On Thu, Feb 01, 2018 at 05:49:13PM +0100, Augusto Mecking Caringi wrote:
> On Thu, Feb 1, 2018 at 5:37 PM, Aruna Hewapathirane
> <aruna.hewapathirane at gmail.com> wrote:
> >> On Fri, Jan 26, 2018 at 1:58 AM, inventsekar <inventsekar at gmail.com>
> >> wrote:
> >> Hi all, ...
> >
> >> 1. May i know, other than C language, is there any other programming
> >> language is/are used inside Linux Kernel?!?!

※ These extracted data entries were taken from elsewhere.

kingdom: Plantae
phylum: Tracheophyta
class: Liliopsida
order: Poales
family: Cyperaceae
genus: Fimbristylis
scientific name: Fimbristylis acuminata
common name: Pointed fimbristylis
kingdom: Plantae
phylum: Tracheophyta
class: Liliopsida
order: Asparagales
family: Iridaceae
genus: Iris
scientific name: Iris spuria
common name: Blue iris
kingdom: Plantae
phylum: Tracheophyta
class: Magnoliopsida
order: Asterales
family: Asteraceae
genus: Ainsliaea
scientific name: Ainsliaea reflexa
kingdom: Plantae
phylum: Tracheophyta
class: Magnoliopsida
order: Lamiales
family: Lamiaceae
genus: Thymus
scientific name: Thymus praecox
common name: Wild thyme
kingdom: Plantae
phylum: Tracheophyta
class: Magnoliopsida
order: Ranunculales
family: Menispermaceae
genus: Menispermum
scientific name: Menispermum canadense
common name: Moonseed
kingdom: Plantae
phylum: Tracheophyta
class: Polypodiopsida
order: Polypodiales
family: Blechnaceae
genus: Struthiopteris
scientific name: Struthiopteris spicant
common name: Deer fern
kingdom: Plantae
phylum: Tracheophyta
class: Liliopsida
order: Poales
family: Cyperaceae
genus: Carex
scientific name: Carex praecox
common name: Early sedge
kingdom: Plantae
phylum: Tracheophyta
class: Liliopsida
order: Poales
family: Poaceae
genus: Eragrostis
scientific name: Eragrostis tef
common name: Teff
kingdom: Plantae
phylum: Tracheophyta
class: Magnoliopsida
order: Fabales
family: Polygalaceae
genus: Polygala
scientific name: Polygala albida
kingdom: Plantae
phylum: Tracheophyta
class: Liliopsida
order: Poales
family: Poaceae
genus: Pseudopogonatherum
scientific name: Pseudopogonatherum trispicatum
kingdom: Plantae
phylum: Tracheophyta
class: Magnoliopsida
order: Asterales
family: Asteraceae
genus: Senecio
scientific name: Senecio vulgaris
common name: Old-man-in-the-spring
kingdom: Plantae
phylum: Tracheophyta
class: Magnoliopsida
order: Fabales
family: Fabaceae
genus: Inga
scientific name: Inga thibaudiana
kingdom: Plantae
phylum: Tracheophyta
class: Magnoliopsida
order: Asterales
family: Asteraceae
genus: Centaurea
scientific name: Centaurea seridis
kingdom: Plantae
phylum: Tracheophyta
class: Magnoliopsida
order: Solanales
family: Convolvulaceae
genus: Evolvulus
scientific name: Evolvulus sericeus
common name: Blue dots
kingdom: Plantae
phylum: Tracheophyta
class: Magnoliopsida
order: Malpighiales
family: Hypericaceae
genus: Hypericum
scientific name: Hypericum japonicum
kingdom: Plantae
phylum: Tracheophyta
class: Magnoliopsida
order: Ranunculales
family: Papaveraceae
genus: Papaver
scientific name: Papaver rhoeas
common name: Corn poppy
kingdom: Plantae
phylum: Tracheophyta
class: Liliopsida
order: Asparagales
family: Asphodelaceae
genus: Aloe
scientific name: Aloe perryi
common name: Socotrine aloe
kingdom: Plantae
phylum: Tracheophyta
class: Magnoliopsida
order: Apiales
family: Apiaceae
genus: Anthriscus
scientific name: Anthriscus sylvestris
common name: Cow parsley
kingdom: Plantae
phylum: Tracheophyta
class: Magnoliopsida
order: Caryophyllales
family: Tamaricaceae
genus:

> >> is there any c++, Perl, python programs are used for peculiar tasks inside
> >> Linux Kernel?!?!
> >
> > Well, let's find out ? If you open up a shell/terminal and change into the
> > top level directory of your Linux kernel source and run the command below:
> >
> > find . -type f -and -printf "%f\n" | grep -io '\.[^.]*$' | sort | uniq -c |
> > sort -rn ( Breaking this down, find all files+get the filename+pull out the
> > file extension+sort+only keep unique ext+sort with a stats count)
> 
> For that I recommend a tool called sloccount [1]...
> 
> BTW, running it now against Linux Kernel source I got:
> 
> Totals grouped by language (dominant language first):
> ansic:     16675070 (97.83%)
> asm:         294179 (1.73%)
> perl:         26346 (0.15%)
> sh:           18781 (0.11%)
> python:       15642 (0.09%)
> cpp:           6512 (0.04%)
> yacc:          4586 (0.03%)
> lex:           2479 (0.01%)
> awk:           1387 (0.01%)
> pascal:         231 (0.00%)
> sed:              5 (0.00%)
> Total Physical Source Lines of Code (SLOC)                = 17,045,218
> 
> 
> [1] https://www.dwheeler.com/sloccount/

'tokei' is _much_ faster when dealing with large code bases than
sloccount.  And gives a bit different view of the tree as well, I'd
recommend it over sloccount these days.